WHAT IS NEEDED: Where in the data below does the word "baseFrequency" appear? Copy every line that has it.

PROVIDED RECORDS:
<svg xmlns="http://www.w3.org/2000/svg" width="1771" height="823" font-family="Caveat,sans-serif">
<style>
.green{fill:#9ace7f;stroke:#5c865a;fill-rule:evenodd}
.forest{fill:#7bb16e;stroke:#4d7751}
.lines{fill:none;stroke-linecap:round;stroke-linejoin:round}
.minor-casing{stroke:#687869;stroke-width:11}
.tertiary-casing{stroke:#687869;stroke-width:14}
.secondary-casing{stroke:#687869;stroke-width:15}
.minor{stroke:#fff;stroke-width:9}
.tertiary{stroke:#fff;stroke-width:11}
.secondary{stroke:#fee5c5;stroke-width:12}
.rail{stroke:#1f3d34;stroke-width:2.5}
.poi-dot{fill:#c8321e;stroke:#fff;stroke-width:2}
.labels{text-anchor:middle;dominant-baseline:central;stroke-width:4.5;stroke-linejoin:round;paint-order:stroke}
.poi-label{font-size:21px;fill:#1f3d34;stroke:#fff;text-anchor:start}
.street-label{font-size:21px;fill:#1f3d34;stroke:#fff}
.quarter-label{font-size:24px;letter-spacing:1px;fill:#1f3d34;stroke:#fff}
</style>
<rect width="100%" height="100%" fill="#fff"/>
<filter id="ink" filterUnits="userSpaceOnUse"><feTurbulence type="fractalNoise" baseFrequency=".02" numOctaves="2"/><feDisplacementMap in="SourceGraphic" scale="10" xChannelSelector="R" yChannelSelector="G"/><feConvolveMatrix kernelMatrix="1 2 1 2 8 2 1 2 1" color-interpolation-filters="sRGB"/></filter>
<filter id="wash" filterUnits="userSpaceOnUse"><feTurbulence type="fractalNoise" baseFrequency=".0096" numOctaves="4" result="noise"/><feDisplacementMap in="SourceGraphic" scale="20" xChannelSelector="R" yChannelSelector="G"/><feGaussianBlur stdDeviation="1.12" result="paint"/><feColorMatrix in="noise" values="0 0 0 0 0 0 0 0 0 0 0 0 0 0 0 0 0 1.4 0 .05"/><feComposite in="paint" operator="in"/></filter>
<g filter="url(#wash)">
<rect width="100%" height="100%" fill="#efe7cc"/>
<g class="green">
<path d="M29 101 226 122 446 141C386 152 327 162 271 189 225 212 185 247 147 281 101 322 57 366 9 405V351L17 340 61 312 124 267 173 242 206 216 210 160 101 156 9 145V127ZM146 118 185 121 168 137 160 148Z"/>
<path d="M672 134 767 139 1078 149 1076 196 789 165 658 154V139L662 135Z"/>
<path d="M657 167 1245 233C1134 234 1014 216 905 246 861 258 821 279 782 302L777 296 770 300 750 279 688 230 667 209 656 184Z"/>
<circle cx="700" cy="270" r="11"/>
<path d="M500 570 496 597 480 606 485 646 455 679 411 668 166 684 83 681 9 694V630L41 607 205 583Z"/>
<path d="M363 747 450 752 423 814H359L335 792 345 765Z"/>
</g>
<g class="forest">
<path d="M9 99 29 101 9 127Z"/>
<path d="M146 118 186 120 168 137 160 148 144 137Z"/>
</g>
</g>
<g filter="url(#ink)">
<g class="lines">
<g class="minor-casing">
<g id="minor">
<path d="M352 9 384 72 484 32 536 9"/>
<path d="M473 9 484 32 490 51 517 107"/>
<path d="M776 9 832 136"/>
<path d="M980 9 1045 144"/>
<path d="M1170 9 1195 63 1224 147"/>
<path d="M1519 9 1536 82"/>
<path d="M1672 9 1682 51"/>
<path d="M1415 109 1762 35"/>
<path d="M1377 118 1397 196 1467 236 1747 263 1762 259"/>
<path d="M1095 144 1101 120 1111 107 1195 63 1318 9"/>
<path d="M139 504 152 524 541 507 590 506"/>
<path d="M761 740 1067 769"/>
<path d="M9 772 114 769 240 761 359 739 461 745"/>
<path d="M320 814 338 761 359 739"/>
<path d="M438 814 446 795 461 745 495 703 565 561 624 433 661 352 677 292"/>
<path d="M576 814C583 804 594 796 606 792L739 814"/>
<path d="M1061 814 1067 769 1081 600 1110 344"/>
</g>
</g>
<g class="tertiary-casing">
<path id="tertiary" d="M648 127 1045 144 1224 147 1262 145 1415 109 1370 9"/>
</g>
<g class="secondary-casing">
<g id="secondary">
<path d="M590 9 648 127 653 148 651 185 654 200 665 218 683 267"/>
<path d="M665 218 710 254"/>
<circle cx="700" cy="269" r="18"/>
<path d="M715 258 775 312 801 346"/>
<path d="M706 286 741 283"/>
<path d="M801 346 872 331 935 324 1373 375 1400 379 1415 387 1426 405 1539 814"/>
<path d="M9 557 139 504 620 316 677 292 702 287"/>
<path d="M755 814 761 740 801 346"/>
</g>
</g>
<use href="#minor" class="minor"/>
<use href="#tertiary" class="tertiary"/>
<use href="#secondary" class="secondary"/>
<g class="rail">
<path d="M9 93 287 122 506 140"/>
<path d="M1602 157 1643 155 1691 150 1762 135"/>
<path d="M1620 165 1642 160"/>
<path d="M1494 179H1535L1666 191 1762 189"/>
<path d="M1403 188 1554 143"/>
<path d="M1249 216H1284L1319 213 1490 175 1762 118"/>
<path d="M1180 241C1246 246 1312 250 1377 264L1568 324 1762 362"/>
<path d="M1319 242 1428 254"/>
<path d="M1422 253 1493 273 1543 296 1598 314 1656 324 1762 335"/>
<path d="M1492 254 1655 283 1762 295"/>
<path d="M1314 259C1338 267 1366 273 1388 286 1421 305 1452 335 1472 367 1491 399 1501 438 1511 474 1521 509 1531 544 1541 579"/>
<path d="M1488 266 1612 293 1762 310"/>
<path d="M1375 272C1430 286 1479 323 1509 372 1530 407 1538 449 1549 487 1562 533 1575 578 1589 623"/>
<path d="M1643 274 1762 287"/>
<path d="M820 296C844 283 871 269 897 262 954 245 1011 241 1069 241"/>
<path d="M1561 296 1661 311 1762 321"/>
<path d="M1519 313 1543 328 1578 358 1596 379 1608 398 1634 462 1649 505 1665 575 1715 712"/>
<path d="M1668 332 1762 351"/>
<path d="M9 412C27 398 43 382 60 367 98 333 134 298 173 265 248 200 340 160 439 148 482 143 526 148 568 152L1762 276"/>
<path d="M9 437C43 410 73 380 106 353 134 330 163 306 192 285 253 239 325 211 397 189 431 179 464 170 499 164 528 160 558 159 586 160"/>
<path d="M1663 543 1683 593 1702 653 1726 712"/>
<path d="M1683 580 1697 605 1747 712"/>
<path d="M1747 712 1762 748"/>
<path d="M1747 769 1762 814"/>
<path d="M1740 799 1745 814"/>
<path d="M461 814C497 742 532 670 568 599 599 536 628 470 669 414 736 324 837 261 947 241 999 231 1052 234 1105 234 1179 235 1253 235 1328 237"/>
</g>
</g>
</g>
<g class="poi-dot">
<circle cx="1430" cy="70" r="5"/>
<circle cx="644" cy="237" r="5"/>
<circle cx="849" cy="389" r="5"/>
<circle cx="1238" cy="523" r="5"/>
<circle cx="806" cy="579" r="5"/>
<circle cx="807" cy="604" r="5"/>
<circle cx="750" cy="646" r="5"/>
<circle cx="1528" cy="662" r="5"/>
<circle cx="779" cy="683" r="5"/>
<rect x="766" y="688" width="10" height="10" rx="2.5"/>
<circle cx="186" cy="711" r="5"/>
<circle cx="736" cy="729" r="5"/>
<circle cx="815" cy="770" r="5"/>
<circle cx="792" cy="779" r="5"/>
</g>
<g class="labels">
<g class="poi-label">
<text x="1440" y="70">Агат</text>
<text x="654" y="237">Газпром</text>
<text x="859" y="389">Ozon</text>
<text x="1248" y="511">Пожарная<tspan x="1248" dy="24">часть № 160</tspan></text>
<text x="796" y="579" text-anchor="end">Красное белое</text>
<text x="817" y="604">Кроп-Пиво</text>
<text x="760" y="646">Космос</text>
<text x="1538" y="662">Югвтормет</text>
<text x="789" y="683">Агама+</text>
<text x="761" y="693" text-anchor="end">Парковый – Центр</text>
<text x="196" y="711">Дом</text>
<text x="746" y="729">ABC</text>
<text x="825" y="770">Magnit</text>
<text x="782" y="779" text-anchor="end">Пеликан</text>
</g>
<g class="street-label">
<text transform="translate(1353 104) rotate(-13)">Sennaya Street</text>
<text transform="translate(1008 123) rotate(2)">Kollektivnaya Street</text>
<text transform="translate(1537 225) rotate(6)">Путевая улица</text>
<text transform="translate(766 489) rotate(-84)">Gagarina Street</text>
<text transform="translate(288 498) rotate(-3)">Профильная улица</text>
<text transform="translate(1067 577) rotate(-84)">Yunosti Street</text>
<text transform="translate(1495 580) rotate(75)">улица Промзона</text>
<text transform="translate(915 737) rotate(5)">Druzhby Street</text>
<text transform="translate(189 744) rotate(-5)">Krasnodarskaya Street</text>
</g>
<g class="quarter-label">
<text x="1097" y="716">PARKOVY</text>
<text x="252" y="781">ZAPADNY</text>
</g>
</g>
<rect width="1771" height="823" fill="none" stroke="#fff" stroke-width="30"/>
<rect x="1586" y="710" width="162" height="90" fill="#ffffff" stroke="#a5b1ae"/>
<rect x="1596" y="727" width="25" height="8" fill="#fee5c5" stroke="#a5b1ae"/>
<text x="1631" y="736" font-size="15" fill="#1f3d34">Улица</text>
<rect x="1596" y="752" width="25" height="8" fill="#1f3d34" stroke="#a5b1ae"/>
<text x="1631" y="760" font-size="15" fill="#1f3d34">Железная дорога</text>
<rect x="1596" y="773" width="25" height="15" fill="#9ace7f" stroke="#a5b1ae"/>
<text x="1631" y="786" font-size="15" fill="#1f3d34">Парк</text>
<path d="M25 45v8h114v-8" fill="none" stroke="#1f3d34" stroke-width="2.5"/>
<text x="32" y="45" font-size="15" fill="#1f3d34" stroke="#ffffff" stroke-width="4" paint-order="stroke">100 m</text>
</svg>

EXERCISE RESPONSE:
<filter id="ink" filterUnits="userSpaceOnUse"><feTurbulence type="fractalNoise" baseFrequency=".02" numOctaves="2"/><feDisplacementMap in="SourceGraphic" scale="10" xChannelSelector="R" yChannelSelector="G"/><feConvolveMatrix kernelMatrix="1 2 1 2 8 2 1 2 1" color-interpolation-filters="sRGB"/></filter>
<filter id="wash" filterUnits="userSpaceOnUse"><feTurbulence type="fractalNoise" baseFrequency=".0096" numOctaves="4" result="noise"/><feDisplacementMap in="SourceGraphic" scale="20" xChannelSelector="R" yChannelSelector="G"/><feGaussianBlur stdDeviation="1.12" result="paint"/><feColorMatrix in="noise" values="0 0 0 0 0 0 0 0 0 0 0 0 0 0 0 0 0 1.4 0 .05"/><feComposite in="paint" operator="in"/></filter>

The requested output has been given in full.